Asynchronous Job Queue
GNU Affero General Public License v3.0
179 stars 456 forks source link

The job runner does not understand cancelled jobs #531

Open sbidoul opened 1 year ago

sbidoul commented 1 year ago

Module

queue_job

Describe the bug

Since https://github.com/OCA/queue/pull/347, jobs have a cancelled state. However the job runner does not understand this state.

https://github.com/OCA/queue/blob/0bf3a1a48100fce68f3ece7aca1eee39001e59bb/queue_job/jobrunner/channels.py#L1048-L1061

This may lead to cancelled job filling up channels forever.

sbidoul commented 1 year ago

@hbrunn @hparfr as you seem to use this feature, have you not noticed problems with it?

I still need to investigate in more depth but I'm under the impression that cancelled jobs fill up channels until the job runner is restarted.

hparfr commented 1 year ago

I didn't pay attention to this one. I have canceled jobs with an error message in one of my db :roll_eyes:

sbidoul commented 1 year ago

Looking at places where DONE is used I notice the job dependencies mechanism. If I read correctly cancelled jobs cause their dependencies to stay WAIT_FOR_DEPENDENCIES until they are themselves cancelled or marked done. I guess that makes sense?
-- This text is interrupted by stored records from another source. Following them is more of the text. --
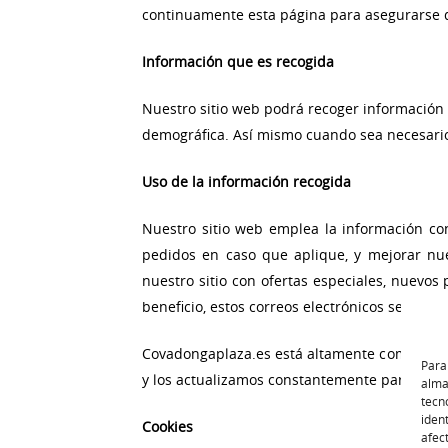
continuamente esta página para asegurarse 
Información que es recogida
Nuestro sitio web podrá recoger información
demográfica. Así mismo cuando sea necesario 
Uso de la información recogida
Nuestro sitio web emplea la información con
pedidos en caso que aplique, y mejorar nue
nuestro sitio con ofertas especiales, nuevo
beneficio, estos correos electrónicos serán 
Covadongaplaza.es
está altamente compromet
Para
y los actualizamos constantemente para aseg
alma
tecn
iden
Cookies
afec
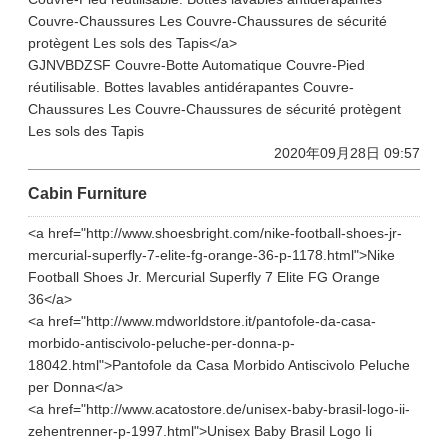
Couvre-Chaussures Les Couvre-Chaussures de sécurité
protègent Les sols des Tapis</a>
GJNVBDZSF Couvre-Botte Automatique Couvre-Pied
réutilisable. Bottes lavables antidérapantes Couvre-
Chaussures Les Couvre-Chaussures de sécurité protègent
Les sols des Tapis
2020年09月28日 09:57
Cabin Furniture
<a href="http://www.shoesbright.com/nike-football-shoes-jr-
mercurial-superfly-7-elite-fg-orange-36-p-1178.html">Nike
Football Shoes Jr. Mercurial Superfly 7 Elite FG Orange
36</a>
<a href="http://www.mdworldstore.it/pantofole-da-casa-
morbido-antiscivolo-peluche-per-donna-p-
18042.html">Pantofole da Casa Morbido Antiscivolo Peluche
per Donna</a>
<a href="http://www.acatostore.de/unisex-baby-brasil-logo-ii-
zehentrenner-p-1997.html">Unisex Baby Brasil Logo Ii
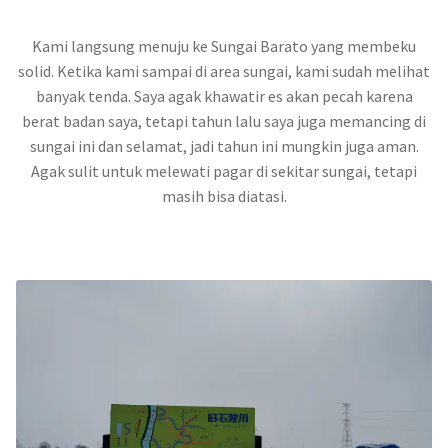
Kami langsung menuju ke Sungai Barato yang membeku
solid. Ketika kami sampai di area sungai, kami sudah melihat
banyak tenda. Saya agak khawatir es akan pecah karena
berat badan saya, tetapi tahun lalu saya juga memancing di
sungai ini dan selamat, jadi tahun ini mungkin juga aman.
Agak sulit untuk melewati pagar di sekitar sungai, tetapi
masih bisa diatasi.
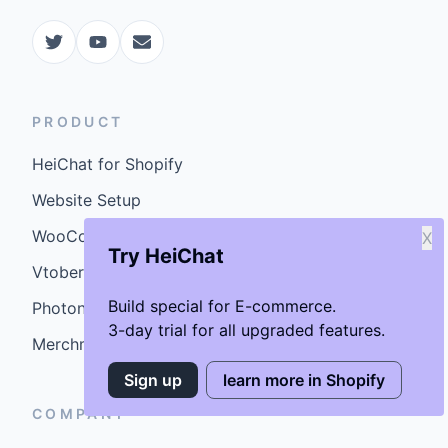
PRODUCT
HeiChat for Shopify
Website Setup
WooCommerce Plugin
X
Try HeiChat
Vtober
Build special for E-commerce.
Photoniex
3-day trial for all upgraded features.
MerchmindAI
Sign up
learn more in Shopify
COMPANY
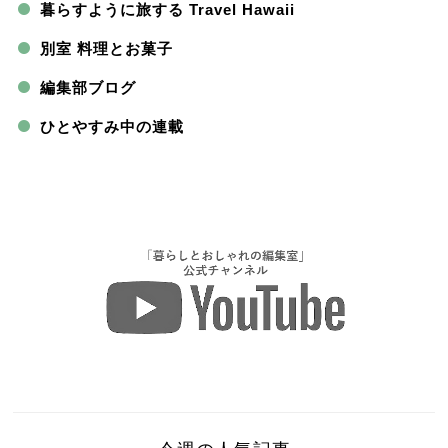
暮らすように旅する Travel Hawaii
別室 料理とお菓子
編集部ブログ
ひとやすみ中の連載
sbidoul commented 1 year ago

I propose a fix for the jobrunner in #533

sbidoul commented 1 year ago

@guewen if you have a moment, I'll welcome your advice on the effect of the cancelled states on the job dependencies mechanism. Maybe it's fine but I'm not entirely sure it was taken into account when porting the cancelled state feature from 12 to 14.

guewen commented 1 year ago

Hmm yeah I'm not sure the current situation is alright. Cancelling a parent job leaves a situation where dependent jobs will never be executed I think. We have to cancel them or set them to done, which is ultimately the same. I wonder if cancelling a job in a graph shouldn't cancel all the dependent jobs or maybe even all the graph's jobs (this can be explained in the cancel wizard)?

github-actions[bot] commented 11 months ago

There hasn't been any activity on this issue in the past 6 months, so it has been marked as stale and it will be closed automatically if no further activity occurs in the next 30 days. If you want this issue to never become stale, please ask a PSC member to apply the "no stale" label.